Raw data files in binary base call format were converted into FASTQs and demultiplexed based on the single-index barcodes using the Illumina ‘bcl2fastq’ software. Demultiplexed read pairs underwent initial quality filtering using bbduk.sh (BBMap version 38.82,5), removing Illumina adapters, PhiX reads and reads with a Phred quality score below 15 and length below 100 bp after trimming. Quality-controlled reads were then merged using bbmerge.sh (BBMap version 38.82,5), with merge parameters optimized for the 16SV4 amplicon type (maxstrict = t, qtrim = t, trimq = 15). Merged reads were then further filtered using VSEARCH, allowing for a maximum expected error of 0.05, a maximum length of 254 bp and a minimum length of 252 bp [35]. All the reads were combined into a single FASTA file for further processing.
Resulting reads were clustered into OTUs at a similarity cutoff of 97% via the UPARSE algorithm [36] using an in-house iterative stepwise approach that includes chimera filtering [37]. Briefly, reads were first dereplicated using the VSEARCH “derep_fulllength” option and recording the size to identify singletons. The dereplicated non-singleton reads were clustered through an iterative stepwise manner in increments of 0.4% using usearch70 “cluster_otus” function. Singletons were mapped back to the dereplicated reads using usearch70 “-usearch_global” at a 99% identity, and mapped reads were added to the output. The final output was run through usearch70 ‘uchime_ref’ program against the GOLD database [38], using only the plus strand and allowing for no chimeras, in order to create a clustered OTU file with no chimeras. The data were then rarefied for analyses. The OTU centroids file was mapped against an optimized version of the latest current SILVA Database [39] containing only sequences from the v4 region of the 16S rRNA gene to determine taxonomies using the usearch70 “usearch_global” function [40], specifying the identity threshold to 97%. The V4 region of the 16S rRNA gene might provide good resolution at the genus level [41]. The detected genera were further filtered against the list of potential contaminating genera for quality control [42].

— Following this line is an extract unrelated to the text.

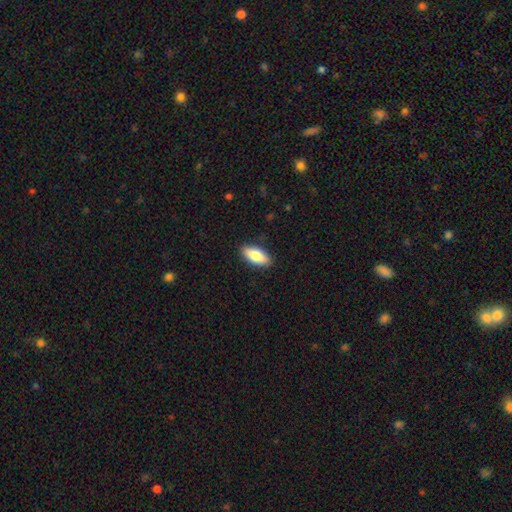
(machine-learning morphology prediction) A smooth galaxy with no disk features (81%) that is in between round and cigar-shaped (84%). Merging: none (88%).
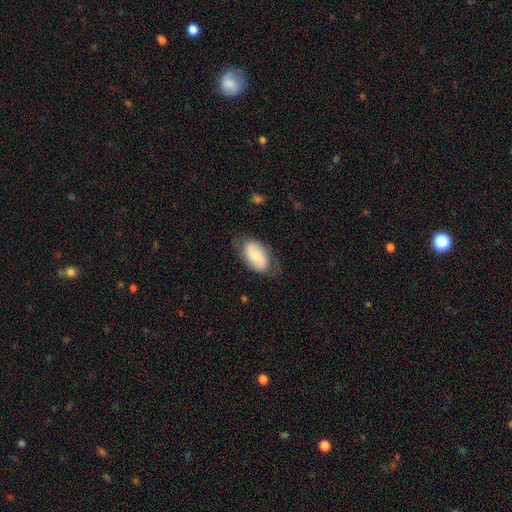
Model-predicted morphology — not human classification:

2.5. Prenatal Metabolomics Analysis

Maternal plasma samples collected in the second trimester were used to conduct prenatal metabolomic profiling. An untargeted metabolomics analysis was performed using the Metabolon Discovery HD4TM Platform (Metabolon Inc., Morrisville, NC, USA), which includes four ultra-high-performance liquid chromatography-mass spectrometry methods. More details of the metabolomics analysis have been previously reported [43]. A total of 949 metabolites with known structural identity (named biochemicals) were identified in the study samples. After excluding 69 metabolites with missing/below-the-detection-limit > 80% of the samples, 880 metabolites were included in the present study.

2.6. Data Analysis

Clinical characteristics of the rising-high-BMI and low-BMI trajectory groups were compared using t-tests for continuous variables and chi-square tests for categorical variables. Fisher’s exact tests were used instead of chi-square tests when cell counts were small, including for education (>high school), cigarette smoking and alcohol use during pregnancy. Microbial α-diversity indices, including Observed OTUs, Shannon, Chao1, Simpson, and InvSimpson, were calculated and compared between the two BMI trajectory groups using the Wilcoxon rank-sum test. β-diversity was assessed using Bray–Curtis, Jaccard, and robust Aitchison dissimilarities. Principal coordinates analysis (PCoA) implemented in the R package vegan was used to visualize group differences, and the permutational multivariate analysis of variance method (PERMANOVA) was used to test differences across groups for each distance metric. To identify and prioritize microbiota associated with the outcome, we examined the associations between the rarefied abundance of each bacterial taxon and the risk of membership into the rising-high-BMI trajectory group using multivariable logistic regression models. The models were adjusted for potential confounders, including maternal age at pregnancy, prepregnancy BMI, socioeconomic status (education and insurance type), lifestyle factors (smoking and alcohol consumption), parity, and antibiotic use.
To explore whether the associations between prenatal blood microbiota and BMI growth trajectories in offspring were mediated by prenatal metabolite outcomes, we first identified the metabolites that were associated with the identified outcome-associated microbiota (exposure variables) and also associated with BMI trajectories (outcome variables) at a significance level of p value < 0.10. We then evaluated whether these metabolites mediated the associations between prenatal microbiota and study outcomes using the R package mediation [44]. The same set of covariates as used in the logistic regression analysis was included in the mediation models.

3. Results

3.1. Characteristics of the Study Subjects

The characteristics of the study mothers and children in the rising-high-BMI and low-BMI trajectory groups are shown in Table 1. The average age (SD) of the mothers at pregnancy, education levels, health insurance, smoking and alcohol drinking status, and parity did not differ significantly between the trajectory groups (all p > 0.05). However, mothers of children in the rising-high-BMI group had a higher prepregnancy BMI level than those whose children were in the low-BMI group (p = 0.03). The gestational age at birth did not differ significantly between the two groups (p = 0.09). Children in the rising-high-BMI group had higher birthweight and BMI-z-scores at ages 1, 2, 3, and 4 years (all p < 0.05).

3.2. Diversity Analyses

Almost all α-diversity indices we examined were significantly higher in mothers of children in the rising-high-BMI trajectory group compared with those in the low-BMI group (p < 0.05), except for the Chao1 index (p = 0.07) (Figure 1). Differences in β-diversity between the two trajectory groups were visualized using PCoA plots (Figure 2). Although none of the three β-diversity metrics reached statistical significance, a trend toward separation between the two growth trajectory groups was observed in the PCoA plots based on the Jaccard and Bray–Curtis dissimilarity indices (p = 0.102 and 0.104, respectively).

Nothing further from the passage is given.